In rendering the foregoing opinion we have assumed that (i) the terms and issuance of the Common Stock and Debt Securities will not result in a breach or default under any agreement or instrument binding on the Company; (ii) the Company will issue and deliver the Common Stock and Debt Securities in the manner contemplated by the Registration Statement, and the Common Stock will have been authorized and reserved for issuance, in each case within the limits of the then remaining authorized but unissued and unreserved amounts of such capital stock; (iii) the resolutions authorizing the Company to issue, offer and sell the Common Stock and Debt Securities will be in full force and effect at all times at which the Common Stock or the Debt Securities are offered or sold by the Company; (iv) the Company will have received lawful consideration for the Common Stock and Debt Securities, having in the case of the Common Stock, a value not less than its par value; (v) the Common Stock and Debt Securities will be issued in compliance with any requirement or restriction imposed by any court or governmental body having jurisdiction over the Company and applicable federal and state securities laws; and (vi) with respect to the Debt Securities, (A) the Indenture will have been qualified under the Trust Indenture Act of 1939 and (B) the interest rate on any such Debt Securities will not be higher than the maximum lawful rate permitted from time to time under applicable law.
 
We express no opinion herein as to any provision of Debt Securities that (i) relates to the subject matter jurisdiction of any Federal Court of the United States of America to adjudicate any controversy related thereto, (ii) contains a waiver of any inconvenient forum, (iii) relates to the waiver of rights to jury trial or (iv) provides indemnification, contribution or limitations on liability.  We also express no opinion as to the enforceability of the provision of the Debt Securities to the extent that such provisions constitute a waiver of illegality as a defense to performance of contract obligations or any other defense to performance which cannot, as a matter of law, be effectively waived.
 
Our opinions are limited by bankruptcy, insolvency, reorganization, fraudulent transfer and fraudulent conveyance, voidable preference, moratorium or other similar laws and related regulations or judicial doctrines from time to time in effect relating to or affecting creditor’s rights generally, by general equitable principles and public policy considerations, whether such principles and considerations are considered in a proceeding at law or at equity.
 
We are members of the Bar of the State of Ohio and we express no opinion as to the effects of any laws other than the federal laws of the United States of America and the laws of the State of Ohio.  This opinion is given as of the date hereof and we assume no obligation to update or supplement such opinion to reflect any facts or circumstances that may hereafter come to our attention or any changes that may hereafter occur.

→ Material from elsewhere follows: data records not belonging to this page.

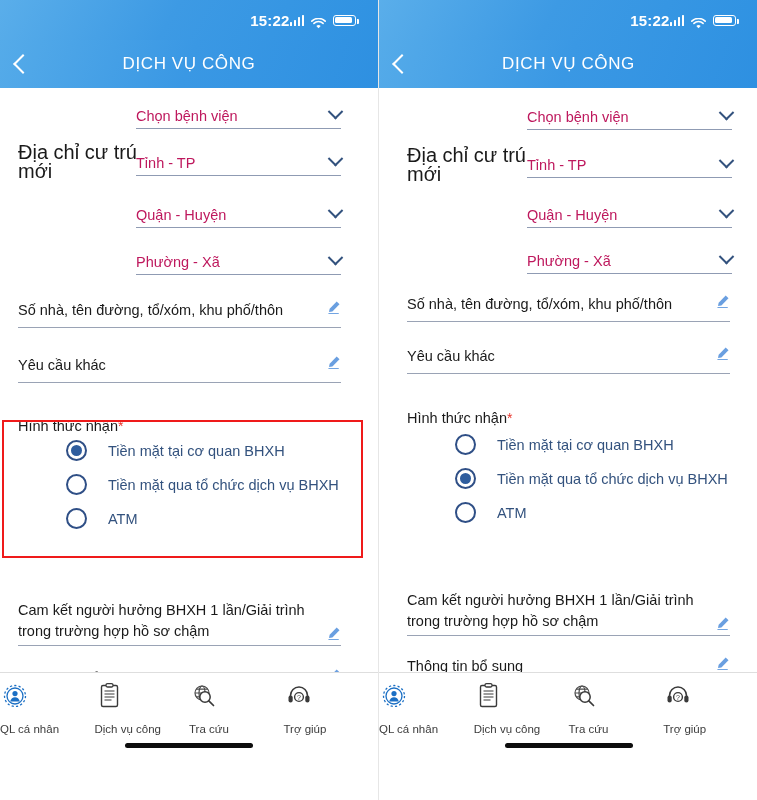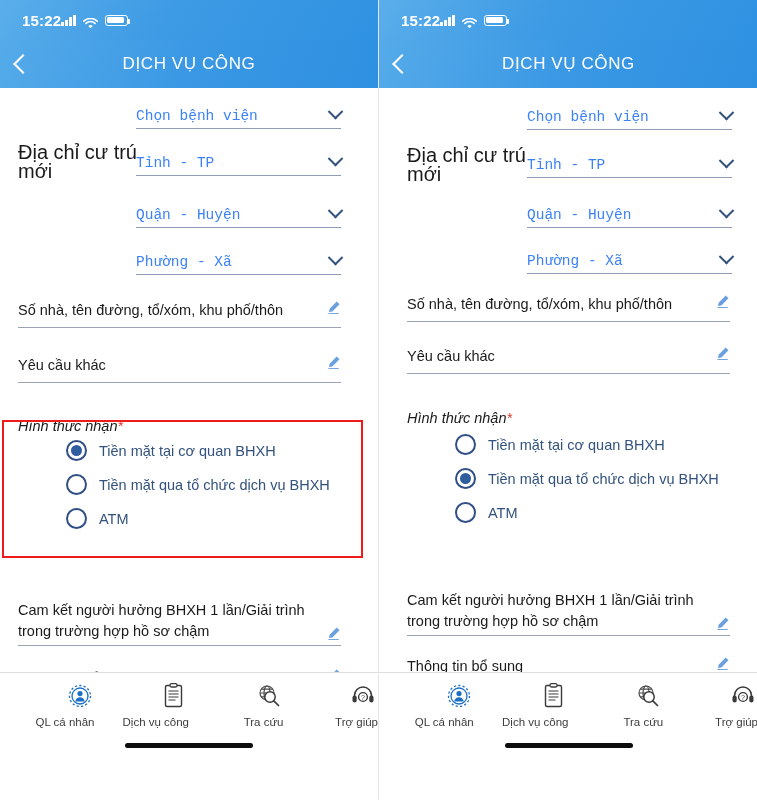--- a/index.html
+++ b/index.html
@@ -17,7 +17,7 @@
   .statusbar{
     position:relative;height:40px;
     background:linear-gradient(120deg,#5aaeea 0%,#3d9ae4 45%,#2f92e2 100%);
-    display:flex;align-items:center;justify-content:flex-start;
+    display:flex;align-items:center;justify-content:flex-end;
     padding:0 22px;box-sizing:border-box;
   }
   .clock{color:#fff;font-size:15px;font-weight:bold;letter-spacing:.2px;}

This opinion is being furnished in connection with the Registration Statement and is not to be used, quoted or otherwise referred to for any other purpose without our prior written consent.
 


 
GenCorp Inc.
December 2, 2009
Page 4

Please note that we are opining only as the matters expressly set forth herein, and no opinion should be inferred as to any other matters. This opinion is based upon currently existing statutes, rules, regulations and judicial decisions, and we disclaim any obligation to advise the Company of any change in any of these sources of law or subsequent legal developments which might affect any matters or opinions set forth therein.
 
We hereby consent to the filing of this opinion as Exhibit 5.1 to the Registration Statement and to the reference to Ulmer & Berne LLP under the caption “Certain Legal Matters” in the Prospectus.  In giving such consent, we do not thereby concede that our firm is within the category of persons whose consent is required under Section 7 of the Securities Act or the rules and regulations of the Commission promulgated thereunder.